Below are records to repeat exactly; do not include any pictures.

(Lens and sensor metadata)
= Beginning of Section =

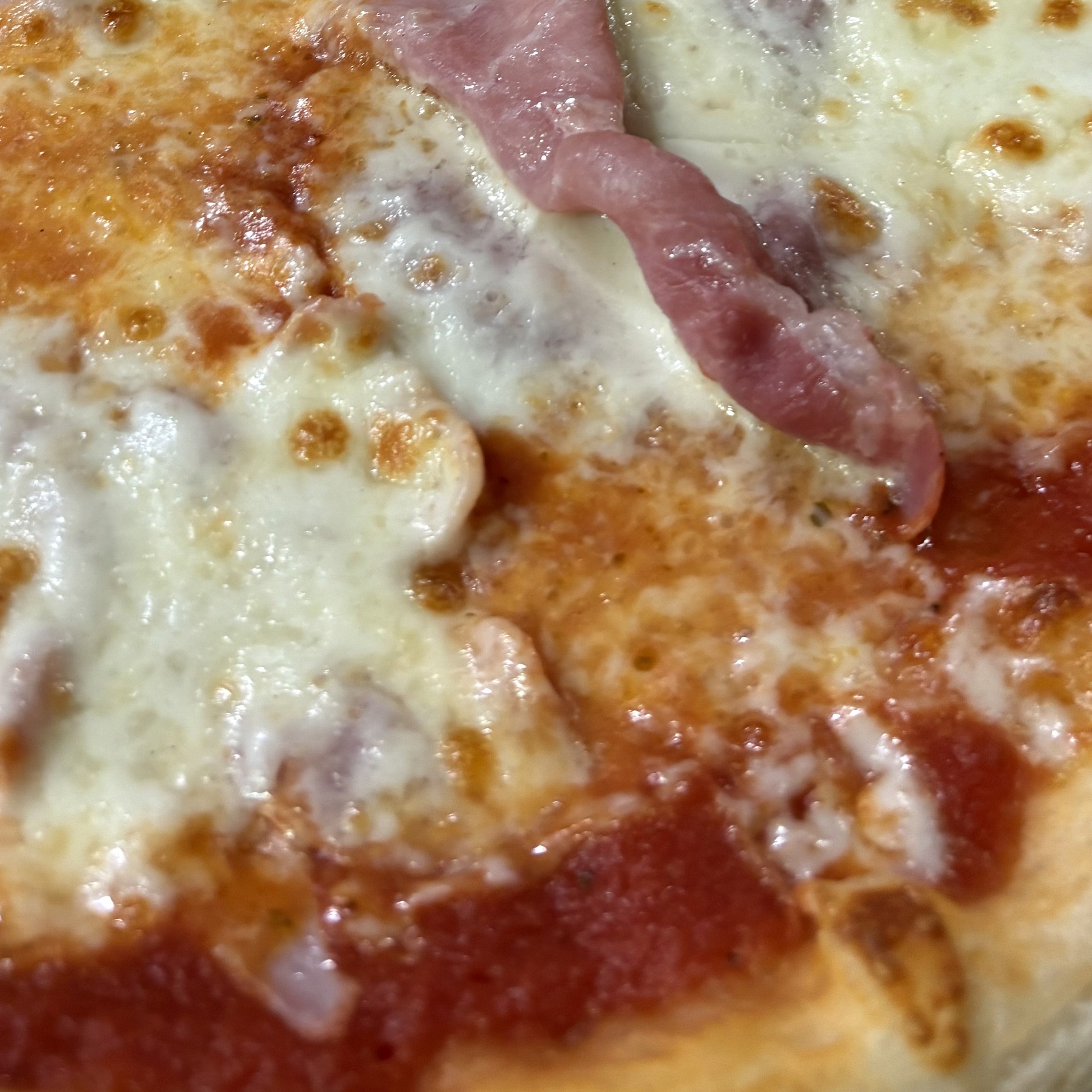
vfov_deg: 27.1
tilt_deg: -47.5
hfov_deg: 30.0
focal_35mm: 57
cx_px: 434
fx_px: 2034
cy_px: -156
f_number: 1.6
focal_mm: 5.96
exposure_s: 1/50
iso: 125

= End of Section =

** THE ANSWER **
vfov_deg: 27.1
tilt_deg: -47.5
hfov_deg: 30.0
focal_35mm: 57
cx_px: 434
fx_px: 2034
cy_px: -156
f_number: 1.6
focal_mm: 5.96
exposure_s: 1/50
iso: 125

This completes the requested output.